Learning to Drive

aunt gladys' chrysler

I didn’t learn to drive until Steve told me he was leaving me for another woman. We were living in West Palm Beach in a two room apartment over Mercedes Gomez’ garage. We slept on a mattress – no frame, no box spring, just a mattress. We were lying on that mattress when he told me he was leaving. Nothing between me and the floor but a thin mattress. Nothing between me and loneliness but Steve. And I didn’t even know how to drive. The next morning as soon as I got to work I called Aunt Gladys. “Aunt Gladys, Steve is leaving me and I don’t know how to drive. I’m almost twenty-four years old. My marriage is over. And I don’t even know how to drive.”  The next day she picked me up in her gold colored 1972 Chrysler and drove me to a remote part of Martin County where Paul had taught her to fire a gun. She put the car in park, got out and told me to scoot over behind the wheel. When she had settled herself in the passenger seat, fluffed her hair and checked her lipstick she took a deep breath. “Okay. Drive.” I drove. If she hadn’t injured anyone with Uncle Paul’s pistol then I probably couldn’t do much damage with a Chrysler. “Ten o’clock and two o’clock.” I realized she was telling me where my hands should rest on the steering wheel. This was before airbags. Hell, it was before seatbelts. “When you turn, turn like this.” She demonstrated the way the steering wheel should move through my hands. “Don’t cross one hand over the other when you turn.” I was getting the hang of it, but there were no other cars within five miles of us. Aunt Gladys helped me study for the written test. I only missed one question. (When do pedestrians have the right-of way?  The correct answer is all the time, not just when they are in the crosswalk like I said.) I passed the driving test in spite of the fact that I had learned to drive barefooted and had a really hard time driving with shoes on – still do – even in the winter.  And Steve didn’t leave me after all – not then at least. He waited until four years later and by then I didn’t love him anymore.

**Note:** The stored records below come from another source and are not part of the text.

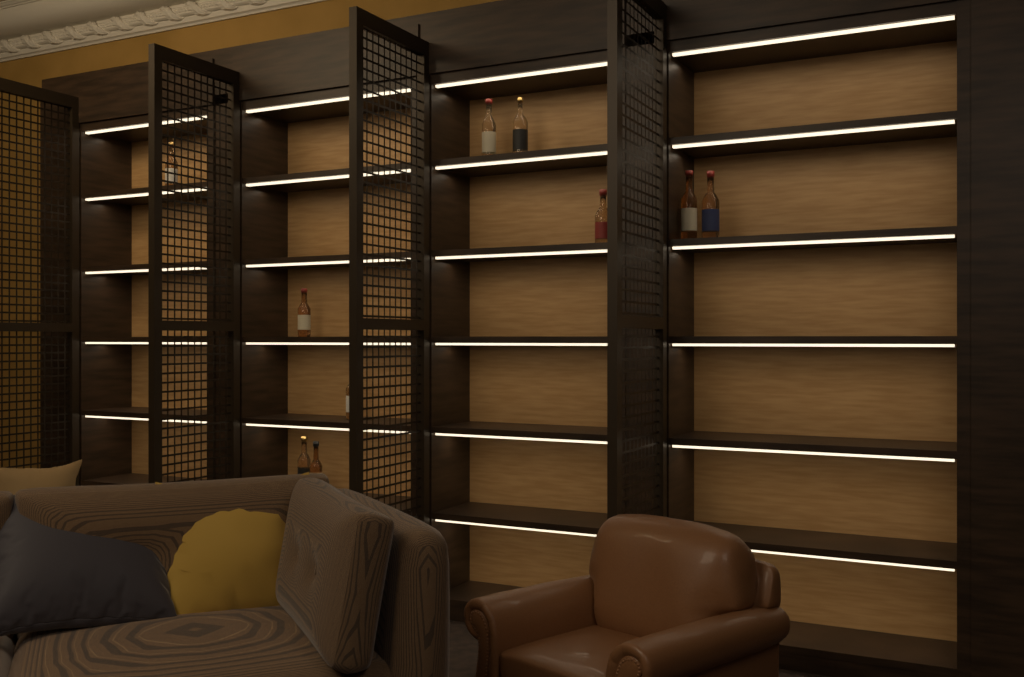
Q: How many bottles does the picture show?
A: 10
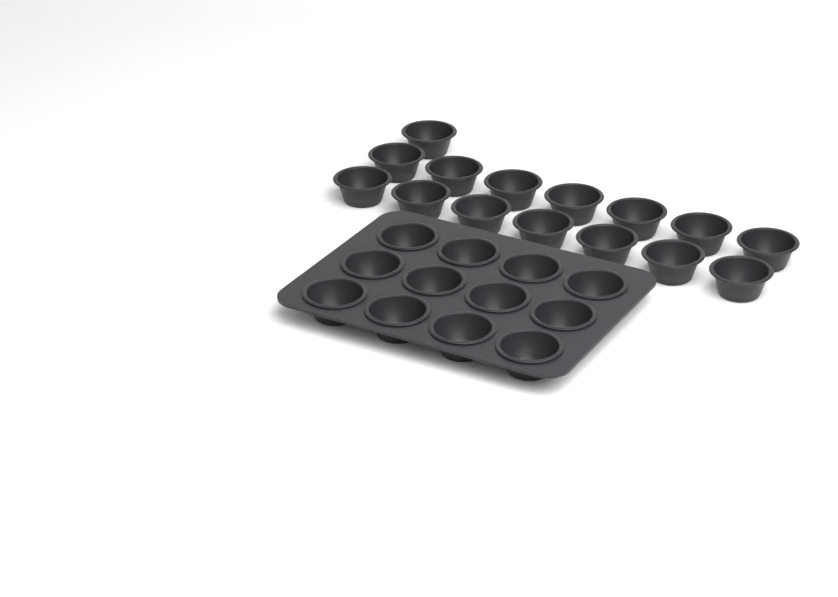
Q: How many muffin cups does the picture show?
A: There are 27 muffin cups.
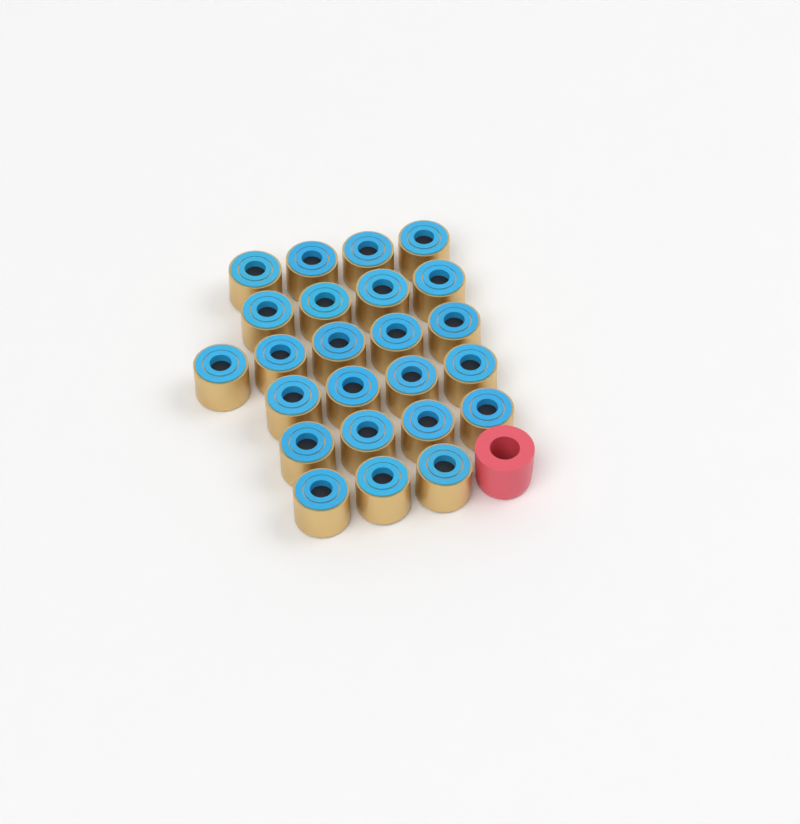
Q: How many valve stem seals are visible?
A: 24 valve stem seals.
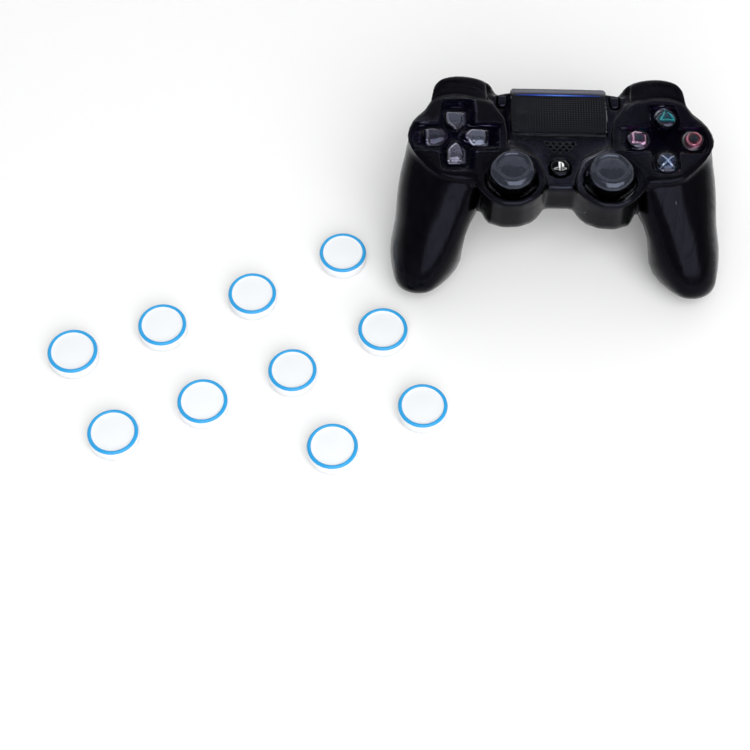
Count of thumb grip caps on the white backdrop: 10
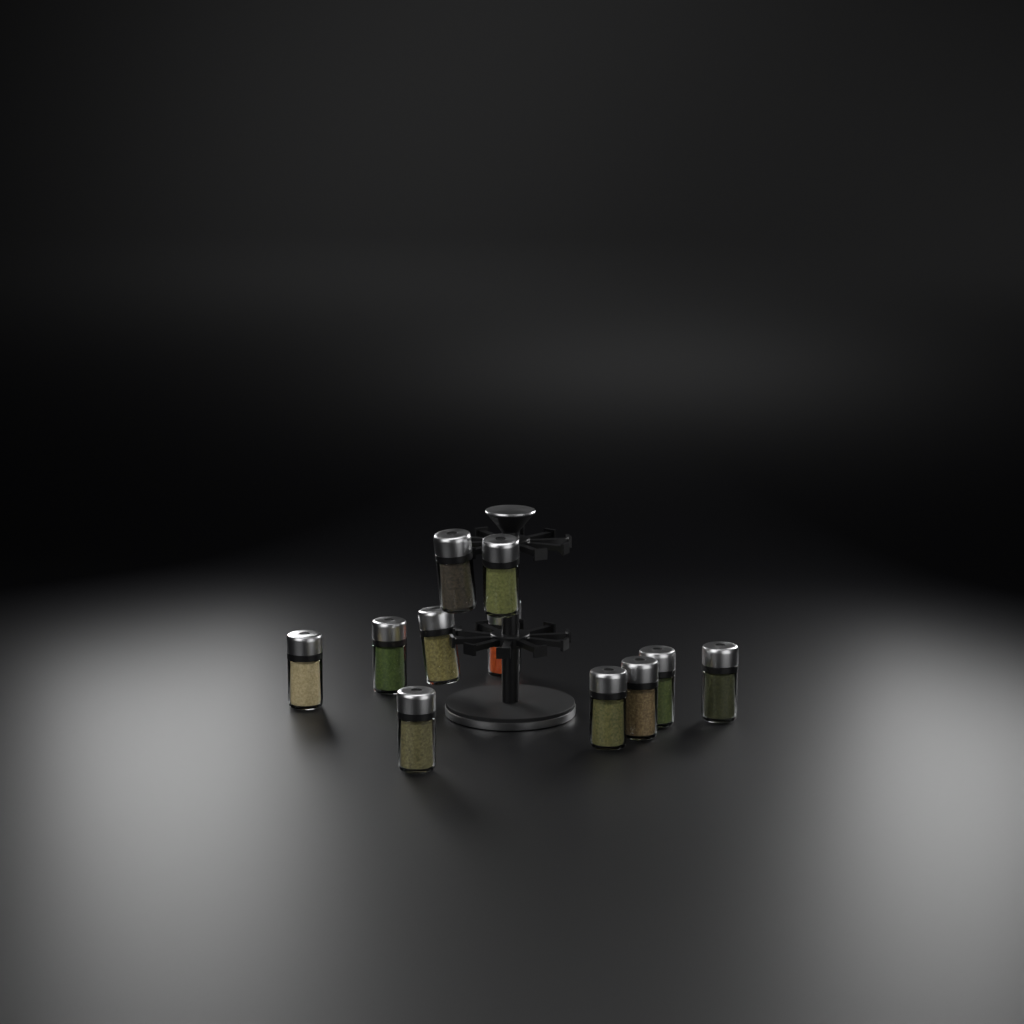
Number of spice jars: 11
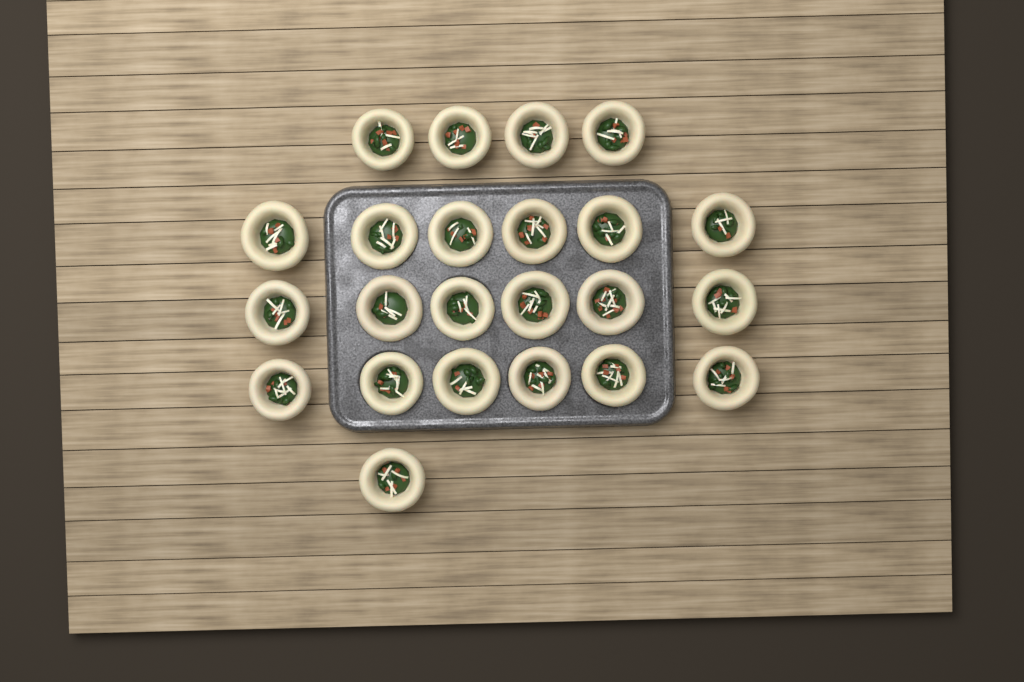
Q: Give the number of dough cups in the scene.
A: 23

Filed under Breadcrumbs, Nonfiction

4 responses to “Learning to Drive

  1. My first time was when I was 12. My grandpa let me drive his little Chevette on the farm roads behind his house. His big mistake was letting me pull into the garage. Just as I neared the stopping point, I thought he gas was the brake and I floored it through the back wall of his garage.


  2. Francesca

    I love this post. Especially the last line. You are the cat’s pyjamas, Brenda.

  3. Emmy

    Fairfax City, 1972

    “D’you see ‘im? D’you see ‘im?” My father sat in the passenger seat, pointing at a car stopped about six houses away.

    “Slow down! Slow down!” He punch-punched an invisible brake with his foot. “Oh, god damn.” He grasped the long silver handle over the the car window, his knuckles white as chicken bones.

    “Keep your eyes on the road, now! Don’t be looking around! Get your foot on the brake now!”

    I planned to touch the pedal gently but the Chrysler lurched forward. My father mashed his left hand onto the glove compartment. “That’s it! That’s it! Now you’ve got it!”

    I had driven one block.

    Thanks for bringing back the memories, Brenda!

  4. brendamantz

    Nice hearing from you Emmy and Francie. Ain’t technology grand?